CsvFormatter

Operator Objective

This operator receives a POJO (Plain Old Java Object) as an incoming tuple, converts the data in the incoming POJO to a custom delimited string and emits the delimited string.

CsvFormatter supports schema definition as a JSON string.

CsvFormatter does not hold any state and is idempotent, fault-tolerant and statically/dynamically partitionable.

Operator Information

  1. Operator location: malhar-contrib
  2. Available since: 3.2.0
  3. Operator state: Evolving
  4. Java Packages:

Properties, Attributes and Ports

Properties of POJOEnricher

Property Description Type Mandatory Default Value
schema Contents of the schema.Schema is specified in a json format.

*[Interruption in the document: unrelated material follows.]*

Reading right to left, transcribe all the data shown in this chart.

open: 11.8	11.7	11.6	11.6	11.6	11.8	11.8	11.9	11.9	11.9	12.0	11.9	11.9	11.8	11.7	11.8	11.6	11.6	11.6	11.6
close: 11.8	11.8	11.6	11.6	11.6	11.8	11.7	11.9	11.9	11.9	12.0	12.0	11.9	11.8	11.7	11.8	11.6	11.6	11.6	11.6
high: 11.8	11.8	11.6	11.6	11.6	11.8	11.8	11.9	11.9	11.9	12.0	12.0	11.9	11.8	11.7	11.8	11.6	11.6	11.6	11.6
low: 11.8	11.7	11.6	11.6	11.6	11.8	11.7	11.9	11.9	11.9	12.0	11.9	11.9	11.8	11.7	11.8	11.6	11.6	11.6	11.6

String Yes N/A

Platform Attributes that influences operator behavior

Attribute Description Type Mandatory
in.TUPLE_CLASS TUPLE_CLASS attribute on input port which tells operator the class of POJO which will be incoming Class or FQCN Yes

Ports

Port Description Type Mandatory
in Tuples which need to be formatted are received on this port Object (POJO) Yes
out Tuples that are formatted are emitted from this port String No
err Tuples that could not be converted are emitted on this port Object No

Limitations

Current CsvFormatter contain following limitations:

  1. The field names in schema and the pojo field names should match.For eg. if name of the schema field is "customerName", then POJO should contain a field with the same name.
  2. Field wise validation/formatting is not yet supported.
  3. The fields will be written to the file in the same order as specified in schema.json

Example

Example for CsvFormatter can be found at: https://github.com/DataTorrent/examples/tree/master/tutorials/csvformatter

Advanced

Schema format for CsvFormatter

CsvFormatter expects schema to be a String in JSON format:

Example for format of schema:

{
  "separator": ",",
  "quoteChar": "\"",
  "lineDelimiter": "\n",
  "fields": [
    {
      "name": "campaignId",
      "type": "Integer"
    },
    {
      "name": "startDate",
      "type": "Date",
      "constraints": {
        "format": "yyyy-MM-dd"
      }
    }
    ]
}

Partitioning of CsvFormatter

Being stateless operator, CsvFormatter will ensure built-in partitioners present in Malhar library can be directly used by setting properties as follows:

Stateless partioning of CsvFormatter

Stateless partitioning will ensure that CsvFormatter will be partitioned right at the start of the application and will remain partitioned throughout the lifetime of the DAG. CsvFormatter can be stateless partitioned by adding following lines to properties.xml:

  <property>
    <name>dt.operator.{OperatorName}.attr.PARTITIONER</name>
    <value>com.datatorrent.common.partitioner.StatelessPartitioner:2</value>
  </property>

where {OperatorName} is the name of the CsvFormatter operator. Above lines will partition CsvFormatter statically 2 times. Above value can be changed accordingly to change the number of static partitions.

Dynamic Partitioning of CsvFormatter

Dynamic partitioning is a feature of Apex platform which changes the partition of the operator based on certain conditions. CsvFormatter can be dynamically partitioned using below out-of-the-box partitioner:

Throughput based

Following code can be added to populateDAG method of application to dynamically partition CsvFormatter:

    StatelessThroughputBasedPartitioner<CsvFormatter> partitioner = new StatelessThroughputBasedPartitioner<>();
    partitioner.setCooldownMillis(conf.getLong(COOL_DOWN_MILLIS, 10000));
    partitioner.setMaximumEvents(conf.getLong(MAX_THROUGHPUT, 30000));
    partitioner.setMinimumEvents(conf.getLong(MIN_THROUGHPUT, 10000));
    dag.setAttribute(csvFormatter, OperatorContext.STATS_LISTENERS, Arrays.asList(new StatsListener[]{partitioner}));
    dag.setAttribute(csvFormatter, OperatorContext.PARTITIONER, partitioner);

Above code will dynamically partition CsvFormatter when throughput changes. If overall throughput of CsvFormatter goes beyond 30000 or less than 10000, the platform will repartition CsvFormatter to balance throughput of a single partition to be between 10000 and 30000. CooldownMillis of 10000 will be used as threshold time for which throughput change is observed.